What are the key challenges in building compound AI systems?
Compound AI systems introduce several key development challenges compared to AI models alone:
- Larger design space: Compound AI systems combine one or more AI models with tools such as retrievers or code interpreters, data sources, code libraries and more. There are typically multiple options for each of these components. Developing a RAG application, for example, typically requires choosing (at least) which models to use for embeddings and text generation, which data source or sources to use, where to store the data, and what retrieval system to use. Without clear best practices, developers must often invest significant effort to explore this vast design space and find a working solution.

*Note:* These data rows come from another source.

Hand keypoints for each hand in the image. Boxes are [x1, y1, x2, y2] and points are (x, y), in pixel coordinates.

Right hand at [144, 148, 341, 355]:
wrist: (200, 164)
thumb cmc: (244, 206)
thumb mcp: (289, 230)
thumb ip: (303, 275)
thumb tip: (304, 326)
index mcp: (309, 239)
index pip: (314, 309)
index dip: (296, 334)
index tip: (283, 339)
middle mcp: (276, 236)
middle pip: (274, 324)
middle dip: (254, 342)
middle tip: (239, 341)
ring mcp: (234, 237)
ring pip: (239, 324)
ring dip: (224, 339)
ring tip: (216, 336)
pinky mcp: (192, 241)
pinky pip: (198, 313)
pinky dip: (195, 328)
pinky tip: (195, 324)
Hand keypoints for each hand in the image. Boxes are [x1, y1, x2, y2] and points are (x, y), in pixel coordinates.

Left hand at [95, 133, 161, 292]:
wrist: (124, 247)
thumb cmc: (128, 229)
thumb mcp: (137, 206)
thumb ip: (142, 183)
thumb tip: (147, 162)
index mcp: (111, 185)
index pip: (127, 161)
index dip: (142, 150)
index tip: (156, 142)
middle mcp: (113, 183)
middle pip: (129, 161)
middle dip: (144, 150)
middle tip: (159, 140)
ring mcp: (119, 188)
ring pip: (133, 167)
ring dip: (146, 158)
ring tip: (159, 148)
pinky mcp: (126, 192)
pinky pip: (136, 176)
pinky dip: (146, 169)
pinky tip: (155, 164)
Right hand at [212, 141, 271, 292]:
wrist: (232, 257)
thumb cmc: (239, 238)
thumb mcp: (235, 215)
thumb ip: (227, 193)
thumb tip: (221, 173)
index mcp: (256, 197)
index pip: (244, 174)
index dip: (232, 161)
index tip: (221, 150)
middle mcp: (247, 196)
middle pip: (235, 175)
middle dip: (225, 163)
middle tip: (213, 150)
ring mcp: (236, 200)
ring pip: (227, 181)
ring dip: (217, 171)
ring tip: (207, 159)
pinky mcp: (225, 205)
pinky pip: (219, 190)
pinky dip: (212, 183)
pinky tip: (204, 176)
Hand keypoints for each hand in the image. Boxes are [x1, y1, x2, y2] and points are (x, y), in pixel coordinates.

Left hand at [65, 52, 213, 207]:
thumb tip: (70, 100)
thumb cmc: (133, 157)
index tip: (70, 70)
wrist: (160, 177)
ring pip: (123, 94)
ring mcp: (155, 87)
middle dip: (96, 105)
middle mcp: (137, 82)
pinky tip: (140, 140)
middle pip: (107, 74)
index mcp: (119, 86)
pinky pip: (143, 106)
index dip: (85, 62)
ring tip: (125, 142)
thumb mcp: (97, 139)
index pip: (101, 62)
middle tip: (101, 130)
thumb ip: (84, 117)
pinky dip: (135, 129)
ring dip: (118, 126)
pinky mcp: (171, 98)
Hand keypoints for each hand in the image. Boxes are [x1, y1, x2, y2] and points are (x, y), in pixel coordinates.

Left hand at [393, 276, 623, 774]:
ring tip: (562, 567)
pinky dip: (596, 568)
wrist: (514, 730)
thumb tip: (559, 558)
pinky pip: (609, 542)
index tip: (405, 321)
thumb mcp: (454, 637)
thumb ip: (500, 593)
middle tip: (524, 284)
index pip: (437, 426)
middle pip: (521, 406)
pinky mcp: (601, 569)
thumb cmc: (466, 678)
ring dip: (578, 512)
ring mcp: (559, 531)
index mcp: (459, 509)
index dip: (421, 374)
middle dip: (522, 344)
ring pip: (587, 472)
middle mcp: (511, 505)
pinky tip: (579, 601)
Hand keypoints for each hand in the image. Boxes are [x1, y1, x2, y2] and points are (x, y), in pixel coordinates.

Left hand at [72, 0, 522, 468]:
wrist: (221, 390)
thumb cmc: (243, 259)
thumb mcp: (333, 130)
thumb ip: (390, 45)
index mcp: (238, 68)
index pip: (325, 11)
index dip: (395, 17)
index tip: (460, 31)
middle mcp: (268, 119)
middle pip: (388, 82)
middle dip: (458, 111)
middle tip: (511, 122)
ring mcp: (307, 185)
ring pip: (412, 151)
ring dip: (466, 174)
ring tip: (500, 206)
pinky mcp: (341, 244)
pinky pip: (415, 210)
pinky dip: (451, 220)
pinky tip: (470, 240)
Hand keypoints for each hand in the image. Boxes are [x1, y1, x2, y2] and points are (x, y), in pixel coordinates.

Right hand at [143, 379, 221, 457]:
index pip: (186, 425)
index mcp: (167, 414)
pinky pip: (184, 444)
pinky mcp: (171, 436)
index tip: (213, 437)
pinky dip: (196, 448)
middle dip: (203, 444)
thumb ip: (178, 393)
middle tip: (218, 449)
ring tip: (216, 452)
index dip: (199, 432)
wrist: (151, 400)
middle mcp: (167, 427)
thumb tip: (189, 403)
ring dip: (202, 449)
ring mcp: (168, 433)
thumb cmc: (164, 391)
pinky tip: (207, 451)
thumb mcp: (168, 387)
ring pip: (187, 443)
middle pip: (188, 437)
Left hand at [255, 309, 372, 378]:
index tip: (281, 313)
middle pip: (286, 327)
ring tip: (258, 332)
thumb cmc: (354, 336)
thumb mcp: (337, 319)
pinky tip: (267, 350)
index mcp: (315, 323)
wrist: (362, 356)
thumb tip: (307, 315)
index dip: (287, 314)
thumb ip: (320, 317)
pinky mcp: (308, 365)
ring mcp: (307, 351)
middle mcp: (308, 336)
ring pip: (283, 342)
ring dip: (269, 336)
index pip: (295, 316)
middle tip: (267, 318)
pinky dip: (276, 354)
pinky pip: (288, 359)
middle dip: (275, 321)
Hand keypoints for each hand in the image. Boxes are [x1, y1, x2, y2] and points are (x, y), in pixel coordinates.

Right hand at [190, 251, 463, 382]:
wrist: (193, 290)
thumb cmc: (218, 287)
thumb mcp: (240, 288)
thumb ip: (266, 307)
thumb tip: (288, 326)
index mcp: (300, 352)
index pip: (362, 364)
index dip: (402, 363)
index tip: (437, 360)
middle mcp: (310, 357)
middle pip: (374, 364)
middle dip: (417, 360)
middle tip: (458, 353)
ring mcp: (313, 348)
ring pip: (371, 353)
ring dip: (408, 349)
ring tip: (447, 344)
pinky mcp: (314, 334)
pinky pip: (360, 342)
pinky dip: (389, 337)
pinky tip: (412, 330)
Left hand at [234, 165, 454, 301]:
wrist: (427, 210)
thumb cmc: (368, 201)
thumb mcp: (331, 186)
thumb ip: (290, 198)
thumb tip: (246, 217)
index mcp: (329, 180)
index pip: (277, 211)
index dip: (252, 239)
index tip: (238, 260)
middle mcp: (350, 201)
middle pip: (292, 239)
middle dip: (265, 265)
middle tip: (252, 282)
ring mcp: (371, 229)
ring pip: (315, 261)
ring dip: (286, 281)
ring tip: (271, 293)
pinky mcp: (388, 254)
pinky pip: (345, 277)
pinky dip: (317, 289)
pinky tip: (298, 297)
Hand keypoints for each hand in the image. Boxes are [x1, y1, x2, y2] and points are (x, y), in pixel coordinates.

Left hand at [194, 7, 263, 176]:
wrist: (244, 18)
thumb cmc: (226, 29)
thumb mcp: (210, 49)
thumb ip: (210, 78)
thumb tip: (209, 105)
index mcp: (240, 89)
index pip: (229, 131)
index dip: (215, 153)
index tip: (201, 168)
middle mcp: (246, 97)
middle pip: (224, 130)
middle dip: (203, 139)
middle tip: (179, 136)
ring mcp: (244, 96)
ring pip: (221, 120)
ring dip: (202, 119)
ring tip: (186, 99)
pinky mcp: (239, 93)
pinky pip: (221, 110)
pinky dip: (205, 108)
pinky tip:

- Co-optimizing system components: AI models often need to be optimized to work well with specific tools and vice versa. Changing one component of a compound AI system can change the behavior of the whole system in unexpected ways, and it can be challenging to make all the components work well together. For example, in a RAG system, one LLM might work very well with a given retrieval system, while another may not.
- Complex operations: LLMs alone can already be challenging to serve, monitor and secure. Combining them with other AI models and tools can compound these challenges. Using these compound systems may require developers to combine MLOps and DataOps tools and practices in unique ways in order to monitor and debug applications. Databricks Lakehouse Monitoring can provide excellent visibility into the complex data and modeling pipelines in compound AI systems.